Esses dois indicadores chaves estão se alterando no Brasil – no primeiro caso por meio de várias mudanças simultâneas (maior longevidade, queda nas taxas de natalidade etc.). Levará de três a quadro décadas para exibir o padrão europeu atual de envelhecimento da população. Isto tem conseqüências para os sistemas previdenciários, ao mesmo tempo distintas e similares, naquilo que diz respeito à acumulação de benefícios e respectivas despesas à Previdência Social

 

Mas a segunda mudança mais significativa, que na verdade deveria ser uma estratégia da política previdenciária, é a universalização do seguro social, cujo indicador aqui empiricamente sintetizado é a relação das Pessoas Seguradas / População Economicamente Ativa.

 

As evidências empíricas disponíveis mostram um inusitado movimento de filiação previdenciária desde 2001, levando em média dois milhões de novos segurados ao sistema (INSS) ano após ano.
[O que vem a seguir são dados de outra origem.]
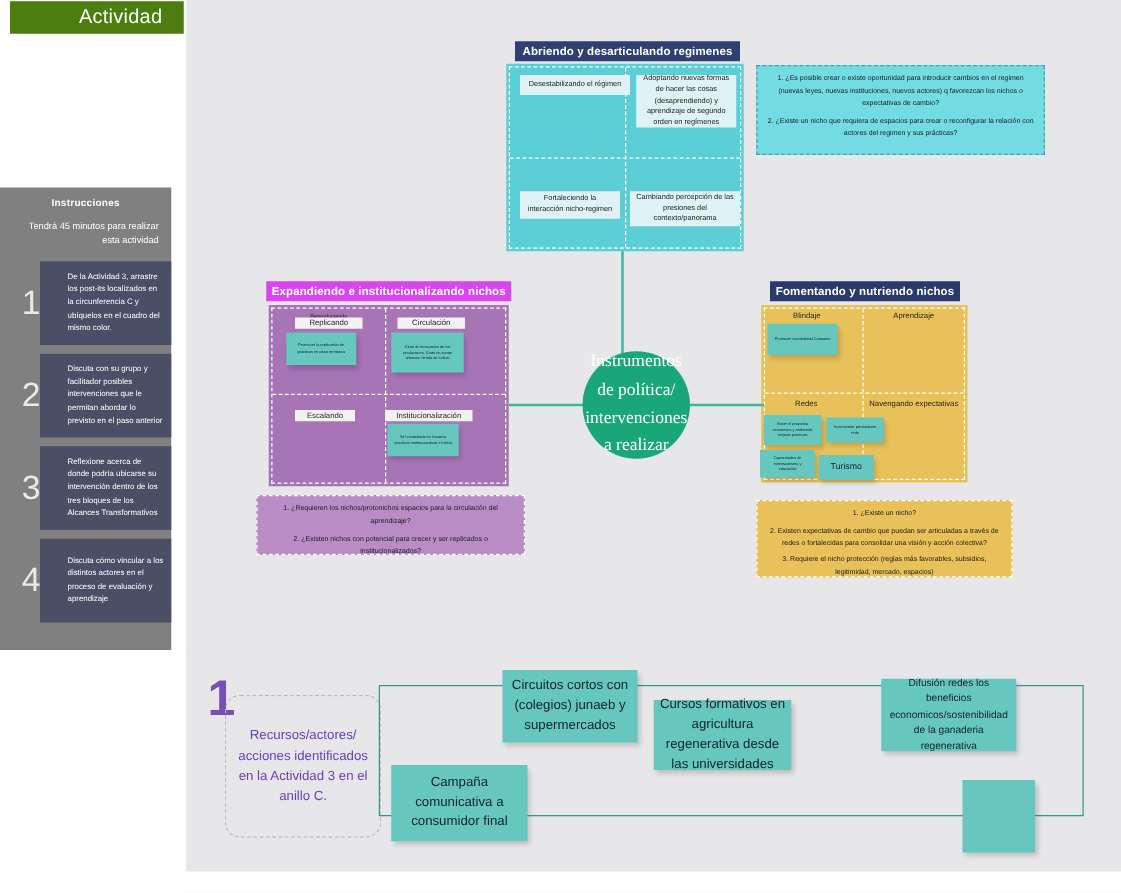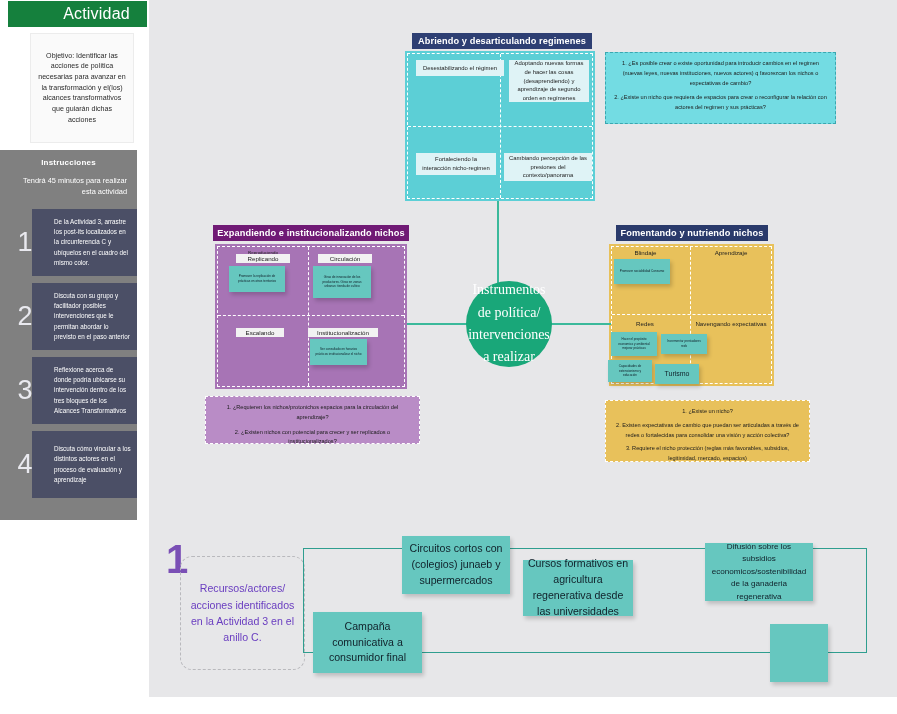--- a/index.html
+++ b/index.html
@@ -27,7 +27,7 @@
   
   .activity-header {
     position:absolute; left:8px; top:1px; width:139px; height:26px;
-    background:#15803d; color:#ffffff;
+    background:#4d7c0f; color:#ffffff;
     display:flex; align-items:center; justify-content:center;
     font-size:16px; letter-spacing:.2px;padding-left:38px;
   }

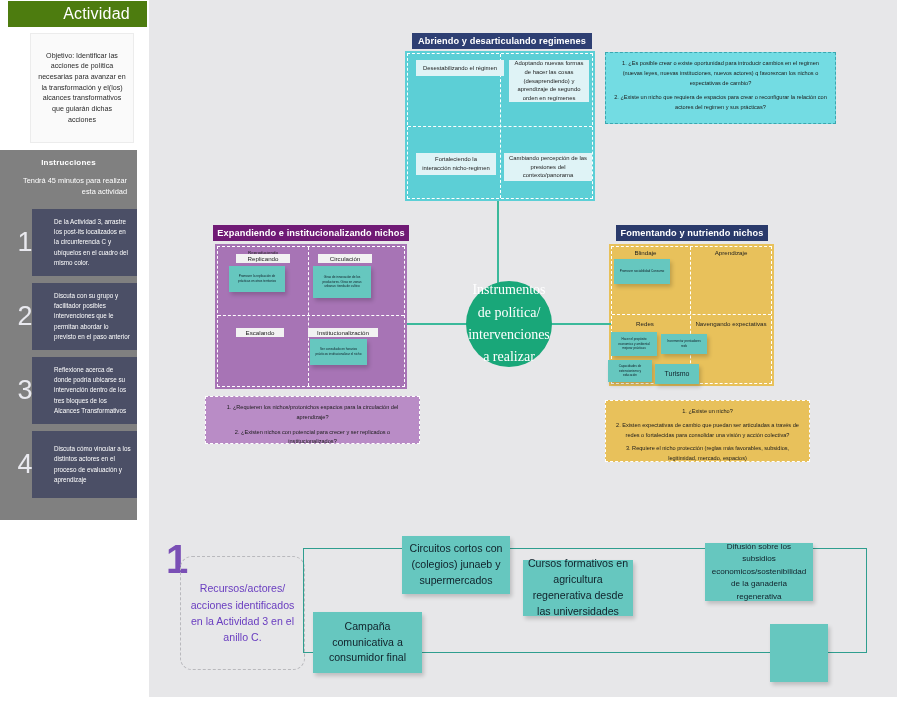--- a/index.html
+++ b/index.html
@@ -168,9 +168,6 @@
     <span>Actividad</span>
   </div>
 
-  <div class="objective-card">
-    <span>Objetivo: Identificar las acciones de política necesarias para avanzar en la transformación y el(los) alcances transformativos que guiarán dichas acciones</span>
-  </div>
 
   <div class="instr-panel">
     <div class="instr-title">Instrucciones</div>

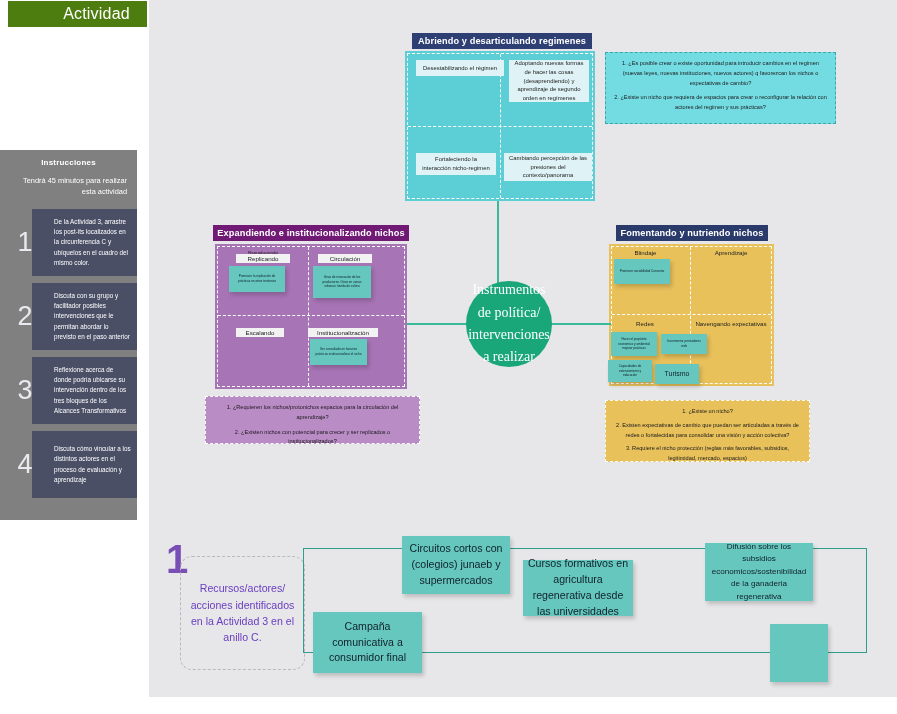--- a/index.html
+++ b/index.html
@@ -70,7 +70,7 @@
     font-size:9.2px; letter-spacing:.1px; text-align:center;
   }
   .t-open  { left:412px; top:33px;  width:180px; height:16px; background:#2e3f73; }
-  .t-exp   { left:213px; top:225px; width:196px; height:16px; background:#701a75; }
+  .t-exp   { left:213px; top:225px; width:196px; height:16px; background:#d946ef; }
   .t-fom   { left:616px; top:225px; width:152px; height:16px; background:#2a3a6b; }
Porém, há ainda uma quantidade enorme de pessoas que buscam o sistema, mas não conseguem realizar todas as contribuições regulares (12 ao ano), e que atualmente representam metade dos 50 milhões de contribuintes do INSS –(dezembro de 1977).

 

Mesmo tendo havido todo esse processo recente de filiação, há um remanescente de exclusão ainda apreciável. A começar por esses "meio-segurados", a que nos referimos anteriormente (em 2007, 12,5 milhões de pessoas, segundo o Anuário Estatístico da Previdência, fizeram até seis contribuições anuais e outras 12,9 milhões fizeram de 7 a 11 contribuições). Afora esses semi-incluídos, temos os não segurados definitivos – número que gira entre um terço e 40% da População Economicamente Ativa (A PEA atual está em torno de 100 milhões de brasileiros).

 

Observe-se que as condições do segurado regular e dos tempos de carência requeridos são pré-requisitos essenciais ao acesso a benefícios. E quando aumenta a massa de segurados, com defasagens respectivas para diferentes benefícios com distintas carências (exemplos: aposentadorias, pensões e auxílios), elevam-se os estoques de benefícios em manutenção.

 

A combinação da relação demográfica de dependência (Inativos / Ativos) em crescimento com a elevação da inclusão previdenciária convergem no médio prazo para uma elevação forte dos estoques de benefícios em manutenção no sistema. Isto é previsível e deveria orientar uma reforma no sistema de financiamento, de sorte a dotar a Previdência de recursos, que se tornariam mais prementes em 10 a 15 anos adiante, mantido o ritmo atual de crescimento da filiação. Esta folga fiscal relativa (10 a 15 anos) pressupõe continuidade do ciclo de filiação, que por sua vez depende do crescimento econômico contínuo. Qualquer mudança de cenário traz problemas fiscais imediatos para o sistema.

 

Concluindo este já longo artigo, há um evidente "trade-off" entre ampliar benefícios aos atuais beneficiários da Previdência Social (há várias propostas neste sentido, todas de forte apelo popular) e o atendimento dos direitos dos novos segurados, dos "meio-segurados" e dos totalmente excluídos, que precisariam ingressar no sistema. Esta é uma linha de reforma do sistema que apóio, mirando o futuro e adaptando as regras previdenciárias à totalidade do mundo do trabalho e às condições demográficas que irão mudando do presente ao futuro (idade mínima em 2030 de 65 anos para homem e 60 para mulher).

 

Guilherme Costa Delgado, economista do IPEA, é doutor em Economia pela UNICAMP e consultor da Comissão Brasileira de Justiça e Paz.